Sekarang, mari kita praktekkan metode istitar ini pada akhir Sya'ban 1446 H tahun ini yang bertepatan dengan tahun 2025. Daerah yang dijadikan contoh adalah kota saya tercinta, yakni kota Jember. Kita mulai pengamatannya sejak hari Rabu, 26 Februari 2025 yang datanya saya ambil dari Stellarium sebagai berikut:
Rabu 26 Februari 2025:
Waktu subuh 4:13
Bulan muncul 3:37 (sebelum subuh)
Bulan tenggelam: 16:25 (sebelum Maghrib)
Ini berarti pada hari Rabu subuh, bulan muncul sebelum subuh. Dengan demikian malam Rabu belum masuk periode istitar (kosongnya malam dari kemunculan bulan). Pada sore harinya, bulan tenggelam sebelum Maghrib sehingga pada saat maghrib sudah tidak ada bulan. Selanjutnya kita lihat subuh keesokan harinya sebagai berikut:
Kamis 27 Februari 2025:
Subuh 4:13
Bulan muncul 4:34 (setelah subuh)
Bulan tenggelam: 17:17 (sebelum Maghrib)
Di hari kamis bulan baru muncul setelah subuh sehingga sejak maghrib sebelumnya hingga subuh hari kamis sama sekali tidak ada bulan. Dengan demikian Kamis adalah hari pertama istitar. Di hari kamis ini bulan juga terbenam sebelum Maghrib sehingga malam jumat dimulai tanpa bulan. Sekarang kita lihat data hari berikutnya:
Jumat:
Subuh 4: 13
Bulan muncul 5:33 (setelah subuh)
Bulan tenggelam 18:02 (setelah maghrib)
Ini berarti sejak maghrib malam Jumat hingga subuh hari Jumat tidak ada kemunculan bulan sama sekali. Berarti Jumat adalah malam istitar kedua. Dengan demikian sudah genap istitar dua malam sehingga dipastikan besoknya, yakni hari Sabtu adalah awal Ramadhan tahun ini.

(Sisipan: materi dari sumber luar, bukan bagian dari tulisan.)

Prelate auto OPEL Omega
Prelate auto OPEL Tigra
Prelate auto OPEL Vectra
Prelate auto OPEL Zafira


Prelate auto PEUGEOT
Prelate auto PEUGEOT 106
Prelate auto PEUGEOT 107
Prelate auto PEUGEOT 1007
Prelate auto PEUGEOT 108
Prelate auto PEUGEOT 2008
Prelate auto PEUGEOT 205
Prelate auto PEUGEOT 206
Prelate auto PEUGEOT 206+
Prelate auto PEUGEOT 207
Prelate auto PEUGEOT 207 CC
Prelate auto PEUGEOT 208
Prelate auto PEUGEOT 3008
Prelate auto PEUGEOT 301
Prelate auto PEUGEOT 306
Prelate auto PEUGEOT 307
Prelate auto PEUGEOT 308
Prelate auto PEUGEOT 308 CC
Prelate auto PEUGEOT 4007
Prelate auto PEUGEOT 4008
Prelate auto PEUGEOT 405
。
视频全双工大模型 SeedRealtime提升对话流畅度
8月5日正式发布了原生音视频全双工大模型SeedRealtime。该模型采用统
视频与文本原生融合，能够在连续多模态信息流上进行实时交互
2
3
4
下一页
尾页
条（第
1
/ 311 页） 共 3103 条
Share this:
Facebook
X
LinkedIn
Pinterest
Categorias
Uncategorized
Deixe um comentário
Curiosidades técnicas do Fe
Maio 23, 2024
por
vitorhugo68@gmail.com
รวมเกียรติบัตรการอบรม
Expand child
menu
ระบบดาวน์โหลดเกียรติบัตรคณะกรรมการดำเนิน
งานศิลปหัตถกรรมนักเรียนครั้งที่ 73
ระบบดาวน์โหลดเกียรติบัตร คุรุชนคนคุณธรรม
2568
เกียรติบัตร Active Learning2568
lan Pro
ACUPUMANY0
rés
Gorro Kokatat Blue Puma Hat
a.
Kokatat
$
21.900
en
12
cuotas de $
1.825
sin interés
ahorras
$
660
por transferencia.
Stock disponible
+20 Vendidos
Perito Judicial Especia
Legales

Dari data tersebut juga terlihat bahwa sore harinya bulan baru tenggelam setelah Maghrib sehingga malam sabtu dimulai dengan keberadaan hilal. Dengan demikian, maka malam sabtu sudah bukan malam istitar lagi, tapi malam bulan baru atau malam pertama Ramadhan saat dimulainya tarawih.
Ketinggian hilal pada Jumat malam Sabtu, 28 Februari 2025 di kota Jember saat maghrib adalah 3 derajat. Secara teori hilal sudah memungkinkan dilihat saat itu sehingga besoknya (Sabtu tanggal 1 Maret) dimulai puasa hari pertama. Dengan ini, praktik istitar insyaallah akan menghasilkan kesimpulan yang sama dengan penetapan pemerintah, tapi kita tunggu saja kepastiannya nanti.
Inilah penerapan teori istitar yang barangkali bermanfaat untuk tambahan wawasan, terlebih bagi para ustadz yang barangkali ditanya soal ini tapi setahu saya kebanyakan tidak mengerti bagaimana penerapannya. Banyak yang hanya menebak-nebak istitar sebab bulan saat maghrib dan subuh memang sulit sekali diamati keberadannya karena adanya awan, apalagi di musim hujan seperti tahun ini. Untuk mempraktekan istitar secara akurat butuh data bulan saat tenggelam dan dan terbit keesokan harinya ditambah data waktu Maghrib dan Isya'.
Namun perlu dicatat bahwa penentuan hilal ramadhan tetap berpedoman pada sabda Nabi Muhammad yang artinya: "Berpuasalah saat kalian melihat hilal. Apabila kalian terhalang awan, maka genapkan Sya'ban menjadi 30 hari". Kepada petunjuk beliaulah kita harus kembali saat terjadi perbedaan pendapat.
Selamat menyambut Ramadhan dan semoga tulisan ini bermanfaat.
Keterangan gambar: Posisi terbitnya bulan saat subuh hari Jumat tanggal 28 Februari 2025 yang bersamaan dengan terbitnya matahari (setelah subuh) yang menandakan akhir malam kedua istitar.